2. **DynamoDB** - A NoSQL database for real-time data ingestion.
3. **DynamoDB Streams** - Captures real-time changes in DynamoDB.
4. **Kinesis Streams** - Processes DynamoDB stream data in near real-time.
5. **EventBridge Pipe** - A low-latency connector between DynamoDB Streams and Kinesis Streams.
6. **Kinesis Firehose** - Delivers processed data into S3 for analytics.
7. **S3** - Scalable storage for processed data.
8. **Lambda** - Executes data transformation logic.
9. **Athena** - SQL-based analytics on processed data in S3.

## File Structure
1. `mock_data_generator_for_dynamodb.py`
- Generates random sales data for tech gadgets.
- Inserts generated data into **DynamoDB** in real-time.

2. `transformation_layer_with_lambda.py`
- Transforms and enriches raw data captured from **DynamoDB Streams**.
- Outputs processed data to **Kinesis Firehose**.

3. `readme.md`
- Comprehensive documentation of the project.

## Features
- Near real-time data ingestion using **DynamoDB**.
- Automated transformation of raw data using **AWS Lambda**.
- Scalable data storage in **S3** for analytical queries.
- Analytics-ready data structure optimized for querying with **Athena**.
- Low-latency data processing pipeline leveraging **EventBridge Pipes** and **Kinesis**.

## Architecture Workflow

```plaintext
[Mock Data Generator]
|
v
[DynamoDB OrderTable]
|
v
[DynamoDB Streams] ---> [EventBridge Pipe] ---> [Kinesis Data Stream] ---> [AWS Lambda Transformation]
|
v
[Kinesis Firehose]
|
v
[S3 Bucket]
|
v
[Athena Analytics]
```

### Explanation of Workflow:
1. **Mock Data Generation**
A Python script (`mock_data_generator_for_dynamodb.py`) generates random order data for tech gadgets (e.g., laptops, phones) and inserts it into a **DynamoDB** table.

2. **Real-Time Data Capture**
Changes in the **DynamoDB** table are captured via **DynamoDB Streams** and routed to **Kinesis Data Streams** using **EventBridge Pipe**.

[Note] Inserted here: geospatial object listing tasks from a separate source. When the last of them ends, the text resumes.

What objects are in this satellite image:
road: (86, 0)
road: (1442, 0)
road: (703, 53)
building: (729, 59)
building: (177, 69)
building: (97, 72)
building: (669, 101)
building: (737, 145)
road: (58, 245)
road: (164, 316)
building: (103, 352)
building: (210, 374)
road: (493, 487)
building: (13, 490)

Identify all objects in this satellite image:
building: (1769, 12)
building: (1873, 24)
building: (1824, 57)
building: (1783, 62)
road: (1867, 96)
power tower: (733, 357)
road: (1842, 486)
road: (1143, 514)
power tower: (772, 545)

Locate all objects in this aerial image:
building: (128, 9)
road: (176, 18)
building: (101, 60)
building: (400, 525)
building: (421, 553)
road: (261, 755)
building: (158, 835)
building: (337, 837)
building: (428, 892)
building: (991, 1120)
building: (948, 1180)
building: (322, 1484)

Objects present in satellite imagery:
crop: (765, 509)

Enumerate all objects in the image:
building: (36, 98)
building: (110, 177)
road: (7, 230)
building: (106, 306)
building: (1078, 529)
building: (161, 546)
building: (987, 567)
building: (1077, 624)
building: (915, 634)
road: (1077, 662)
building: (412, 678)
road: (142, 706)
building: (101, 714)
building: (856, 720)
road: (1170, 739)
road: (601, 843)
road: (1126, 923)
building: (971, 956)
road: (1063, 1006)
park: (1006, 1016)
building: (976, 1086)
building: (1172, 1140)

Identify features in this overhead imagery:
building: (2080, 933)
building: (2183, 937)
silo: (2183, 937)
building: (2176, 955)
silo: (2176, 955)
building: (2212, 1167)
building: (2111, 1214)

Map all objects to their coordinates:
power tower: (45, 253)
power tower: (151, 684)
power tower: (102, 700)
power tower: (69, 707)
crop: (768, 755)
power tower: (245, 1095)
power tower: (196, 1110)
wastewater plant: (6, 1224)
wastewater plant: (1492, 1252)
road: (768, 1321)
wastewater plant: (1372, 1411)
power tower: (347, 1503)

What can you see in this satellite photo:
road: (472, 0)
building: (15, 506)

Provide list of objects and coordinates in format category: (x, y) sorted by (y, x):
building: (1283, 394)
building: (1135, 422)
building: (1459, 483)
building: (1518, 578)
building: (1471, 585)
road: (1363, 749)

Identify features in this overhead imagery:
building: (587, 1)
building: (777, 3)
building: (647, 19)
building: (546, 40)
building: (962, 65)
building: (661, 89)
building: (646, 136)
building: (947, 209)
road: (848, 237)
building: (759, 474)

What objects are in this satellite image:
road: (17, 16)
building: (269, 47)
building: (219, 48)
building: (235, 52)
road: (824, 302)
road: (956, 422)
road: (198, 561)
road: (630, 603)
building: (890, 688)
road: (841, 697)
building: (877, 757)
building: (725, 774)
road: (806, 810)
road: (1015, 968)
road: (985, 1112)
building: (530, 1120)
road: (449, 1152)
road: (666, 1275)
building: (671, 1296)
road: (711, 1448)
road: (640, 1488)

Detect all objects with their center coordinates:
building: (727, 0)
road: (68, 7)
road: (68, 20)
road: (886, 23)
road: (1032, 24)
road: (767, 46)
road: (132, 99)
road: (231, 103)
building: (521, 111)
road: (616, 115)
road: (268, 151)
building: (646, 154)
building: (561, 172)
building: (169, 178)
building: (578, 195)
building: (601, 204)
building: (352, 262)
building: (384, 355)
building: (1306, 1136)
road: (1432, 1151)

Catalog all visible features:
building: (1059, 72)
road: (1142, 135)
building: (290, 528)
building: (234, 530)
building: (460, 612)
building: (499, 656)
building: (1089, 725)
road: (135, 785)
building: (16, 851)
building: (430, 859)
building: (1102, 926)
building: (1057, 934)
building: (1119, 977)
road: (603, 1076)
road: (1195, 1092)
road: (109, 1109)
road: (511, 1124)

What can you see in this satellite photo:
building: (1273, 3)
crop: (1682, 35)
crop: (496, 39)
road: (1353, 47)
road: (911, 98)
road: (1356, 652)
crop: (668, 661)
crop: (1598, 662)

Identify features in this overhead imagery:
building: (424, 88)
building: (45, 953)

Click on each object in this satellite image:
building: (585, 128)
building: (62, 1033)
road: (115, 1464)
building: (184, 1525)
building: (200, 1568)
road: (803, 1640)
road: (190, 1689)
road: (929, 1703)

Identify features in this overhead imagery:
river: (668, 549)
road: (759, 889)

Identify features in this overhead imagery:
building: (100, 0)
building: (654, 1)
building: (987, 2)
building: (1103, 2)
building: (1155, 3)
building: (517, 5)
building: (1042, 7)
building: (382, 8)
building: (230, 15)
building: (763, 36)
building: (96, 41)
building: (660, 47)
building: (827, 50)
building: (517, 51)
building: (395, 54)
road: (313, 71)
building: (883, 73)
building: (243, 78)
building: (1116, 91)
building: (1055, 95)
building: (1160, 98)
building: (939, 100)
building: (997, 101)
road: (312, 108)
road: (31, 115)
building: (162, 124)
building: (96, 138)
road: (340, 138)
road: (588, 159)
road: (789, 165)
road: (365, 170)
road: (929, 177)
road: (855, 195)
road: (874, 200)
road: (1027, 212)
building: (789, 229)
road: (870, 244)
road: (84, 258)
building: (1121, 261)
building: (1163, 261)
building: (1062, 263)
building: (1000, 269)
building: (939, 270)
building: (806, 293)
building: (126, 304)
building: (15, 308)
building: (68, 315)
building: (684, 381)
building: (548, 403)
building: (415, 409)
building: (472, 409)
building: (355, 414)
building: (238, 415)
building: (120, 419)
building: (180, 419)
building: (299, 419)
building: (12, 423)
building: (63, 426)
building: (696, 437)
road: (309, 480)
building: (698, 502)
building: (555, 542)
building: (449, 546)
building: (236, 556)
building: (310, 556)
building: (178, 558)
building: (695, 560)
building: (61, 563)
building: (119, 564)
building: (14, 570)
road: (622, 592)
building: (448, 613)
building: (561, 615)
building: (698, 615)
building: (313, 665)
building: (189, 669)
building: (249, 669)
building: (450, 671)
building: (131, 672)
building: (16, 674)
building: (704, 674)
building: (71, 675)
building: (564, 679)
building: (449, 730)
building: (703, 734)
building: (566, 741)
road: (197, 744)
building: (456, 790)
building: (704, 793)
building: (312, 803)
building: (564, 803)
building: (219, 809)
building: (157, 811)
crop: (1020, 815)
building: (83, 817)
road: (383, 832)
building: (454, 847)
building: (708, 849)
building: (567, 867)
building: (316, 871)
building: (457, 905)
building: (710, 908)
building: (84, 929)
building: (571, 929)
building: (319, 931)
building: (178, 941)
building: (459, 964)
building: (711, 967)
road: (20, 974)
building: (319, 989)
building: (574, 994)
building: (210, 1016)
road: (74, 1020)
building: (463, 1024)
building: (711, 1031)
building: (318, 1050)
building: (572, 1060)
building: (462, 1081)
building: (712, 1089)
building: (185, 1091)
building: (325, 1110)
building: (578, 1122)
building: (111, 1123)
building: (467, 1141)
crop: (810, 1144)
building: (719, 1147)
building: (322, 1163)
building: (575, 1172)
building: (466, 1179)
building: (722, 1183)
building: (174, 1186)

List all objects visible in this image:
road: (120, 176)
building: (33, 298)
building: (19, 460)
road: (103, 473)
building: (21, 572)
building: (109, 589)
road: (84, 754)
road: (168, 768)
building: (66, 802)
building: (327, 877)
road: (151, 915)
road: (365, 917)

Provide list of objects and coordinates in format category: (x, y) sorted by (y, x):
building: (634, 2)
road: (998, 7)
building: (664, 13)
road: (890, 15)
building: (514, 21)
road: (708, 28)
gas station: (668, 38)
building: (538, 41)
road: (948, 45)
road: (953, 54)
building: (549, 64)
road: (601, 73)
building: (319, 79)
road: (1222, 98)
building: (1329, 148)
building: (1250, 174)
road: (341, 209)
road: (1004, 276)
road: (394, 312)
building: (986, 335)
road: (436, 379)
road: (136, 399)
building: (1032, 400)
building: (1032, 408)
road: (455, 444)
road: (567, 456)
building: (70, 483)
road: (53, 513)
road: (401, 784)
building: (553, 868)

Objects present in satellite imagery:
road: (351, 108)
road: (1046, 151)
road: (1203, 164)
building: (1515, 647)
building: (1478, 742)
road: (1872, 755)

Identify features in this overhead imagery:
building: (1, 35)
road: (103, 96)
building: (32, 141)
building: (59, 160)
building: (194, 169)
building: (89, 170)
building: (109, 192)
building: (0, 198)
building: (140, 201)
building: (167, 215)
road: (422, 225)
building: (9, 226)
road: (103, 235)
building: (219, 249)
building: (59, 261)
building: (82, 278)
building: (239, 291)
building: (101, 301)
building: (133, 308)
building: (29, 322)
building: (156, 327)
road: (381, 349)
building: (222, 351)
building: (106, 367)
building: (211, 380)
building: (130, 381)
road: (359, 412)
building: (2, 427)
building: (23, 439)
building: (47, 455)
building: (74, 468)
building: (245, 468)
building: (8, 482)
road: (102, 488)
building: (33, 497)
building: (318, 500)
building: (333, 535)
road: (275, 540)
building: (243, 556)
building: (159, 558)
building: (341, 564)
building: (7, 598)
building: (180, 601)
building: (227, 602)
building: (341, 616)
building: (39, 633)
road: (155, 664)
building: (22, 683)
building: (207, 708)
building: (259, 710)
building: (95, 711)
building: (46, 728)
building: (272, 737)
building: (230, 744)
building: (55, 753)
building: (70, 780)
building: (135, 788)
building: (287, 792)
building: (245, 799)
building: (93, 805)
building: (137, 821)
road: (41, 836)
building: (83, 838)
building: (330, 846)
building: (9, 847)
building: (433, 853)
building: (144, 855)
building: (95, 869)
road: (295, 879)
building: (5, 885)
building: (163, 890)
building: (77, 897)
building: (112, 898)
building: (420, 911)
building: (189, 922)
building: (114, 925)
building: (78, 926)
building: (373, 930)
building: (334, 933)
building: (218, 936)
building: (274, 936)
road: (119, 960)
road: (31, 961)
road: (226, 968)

3. **Data Transformation**
An **AWS Lambda function** (`transformation_layer_with_lambda.py`) processes and transforms the data (e.g., decoding, enriching) before forwarding it to **Kinesis Firehose**.

4. **Data Storage**
**Kinesis Firehose** delivers the transformed data into an **S3** bucket in an analytics-ready format.

5. **Analytics**
Data stored in **S3** can be queried using **Athena**, enabling insights and reporting.

## Setup & Usage

### Prerequisites
- **AWS CLI** configured with appropriate IAM permissions.
- Python installed with `boto3` and other required libraries.

### Clone the Repository
```bash
git clone https://github.com/your-username/repo-name.git
cd repo-name
```

### Run the Mock Data Generator
```bash
python mock_data_generator_for_dynamodb.py
```

### Deploy AWS Lambda
1. Create a Lambda function in the AWS Management Console.
2. Copy the code from `transformation_layer_with_lambda.py` and paste it into the Lambda editor.
3. Connect the Lambda function to your **Kinesis Data Stream** as an event source.

### Query Data with Athena
1. Configure Athena to query your **S3** bucket.
2. Use SQL to analyze sales trends, popular products, and more.

## Best Practices
- Use **IAM roles** with least privilege for AWS resources.
- Monitor data pipeline health with **AWS CloudWatch**.
- Optimize Lambda functions for performance and cost-efficiency.
- Leverage **partitioning** in S3 for efficient Athena queries.

## Contributions
Contributions, issues, and feature requests are welcome!
Feel free to open a pull request or file an issue.